## What to produce
No pictures should appear in the copy; otherwise retype the entries exactly.

## Available records

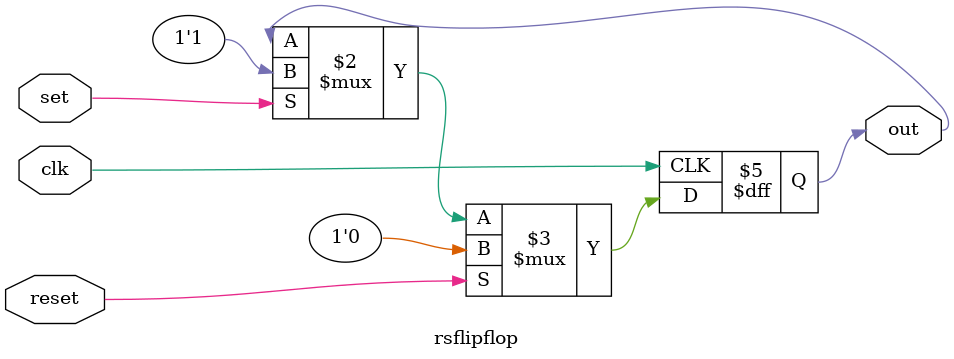
<source format=v>
module rsflipflop(set,reset,clk,out);
  input set,reset,clk; 
	output out;

	reg out;

	initial begin
	out = 0;
	end

	always @(posedge clk)
	begin
		out = set ? 1'b1:out;
		out = reset ? 1'b0:out;
	end
	
endmodule

</source>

## Task solution
<source format=v>
module rsflipflop(set,reset,clk,out);
  input set,reset,clk; 
	output out;

	reg out;

	initial begin
	out = 0;
	end

	always @(posedge clk)
	begin
		out = set ? 1'b1:out;
		out = reset ? 1'b0:out;
	end
	
endmodule

</source>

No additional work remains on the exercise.